On 7 August 2013 the School terminated the employment of the Acting Principal and Secondary School Head, citing their failure to bring the BOS’ request to the Board’s attention and the unacceptable conduct in establishing a company (being AME) to, in its opinion, take over the School.

The employees brought an unfair dismissal application against the School.

Role of Lawyer

On 21 June 2013 the employees attended a community information meeting [in relation to the School’s financial position and future] at the School; the employees were accompanied by their solicitor. The Fair Work Commission

(FWC) stated that this act was a “regrettable incident”. During the meeting, the solicitor stood on a chair and backed the campaign to depose the Board.

In relation to the solicitor’s involvement, the FWC stated:

  • The attendance of the employees and their solicitor at a community engagement meeting introduced a “level of tension and controversy” to the matter.
  • The attendance and address from the solicitor create the impression that the solicitor was “an active participant in the [School] community contest and not a legal representative of [the employees]”.
  • The conduct entrenched the divisions between the position of the Board and the employees, to a degree that the employment dispute could not be untangled from the School’s community contest.
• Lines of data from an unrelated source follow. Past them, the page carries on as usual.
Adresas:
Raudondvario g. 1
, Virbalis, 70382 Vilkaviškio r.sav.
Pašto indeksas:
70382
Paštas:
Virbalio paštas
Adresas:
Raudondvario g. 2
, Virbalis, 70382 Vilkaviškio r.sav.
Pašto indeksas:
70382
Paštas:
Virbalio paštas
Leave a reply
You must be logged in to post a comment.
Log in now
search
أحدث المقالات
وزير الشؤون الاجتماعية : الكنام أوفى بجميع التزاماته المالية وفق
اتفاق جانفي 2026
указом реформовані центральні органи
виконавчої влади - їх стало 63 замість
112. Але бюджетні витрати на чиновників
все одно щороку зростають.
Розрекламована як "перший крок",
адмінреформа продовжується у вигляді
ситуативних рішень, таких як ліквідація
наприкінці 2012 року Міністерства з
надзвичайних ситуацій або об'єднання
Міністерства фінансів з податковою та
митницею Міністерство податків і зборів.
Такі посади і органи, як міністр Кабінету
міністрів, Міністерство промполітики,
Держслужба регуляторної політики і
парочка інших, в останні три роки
Decision on Unfair Dismissal Application

Ultimately the FWC found in favour of the School declaring that the employees had undertaken a course of conduct (in concealing the BOS’ request and establishing AME) which was incompatible with their duties as employees of the School. The FWC found that their conduct was particularly in breach of the levels of trust and confidence expected of senior employees.

Lessons for Schools

Employees involved in an employment dispute are entitled to seek counsel, advice and support. In this case, the FWC held that the actions of the solicitor, in conjunction with the actions of his clients (the employees), was so great as to unnecessarily escalate the matter, misrepresent his involvement in the School’s community contest and irretrievably drew a connection between the employment dispute and the School’s financial distress and/or the continuing role of the Board.

Parties to an employment dispute should carefully consider the involvement of their lawyers, and ensure that legal representation does not diminish the fundamental duties to the school, either as the educational provider or employee.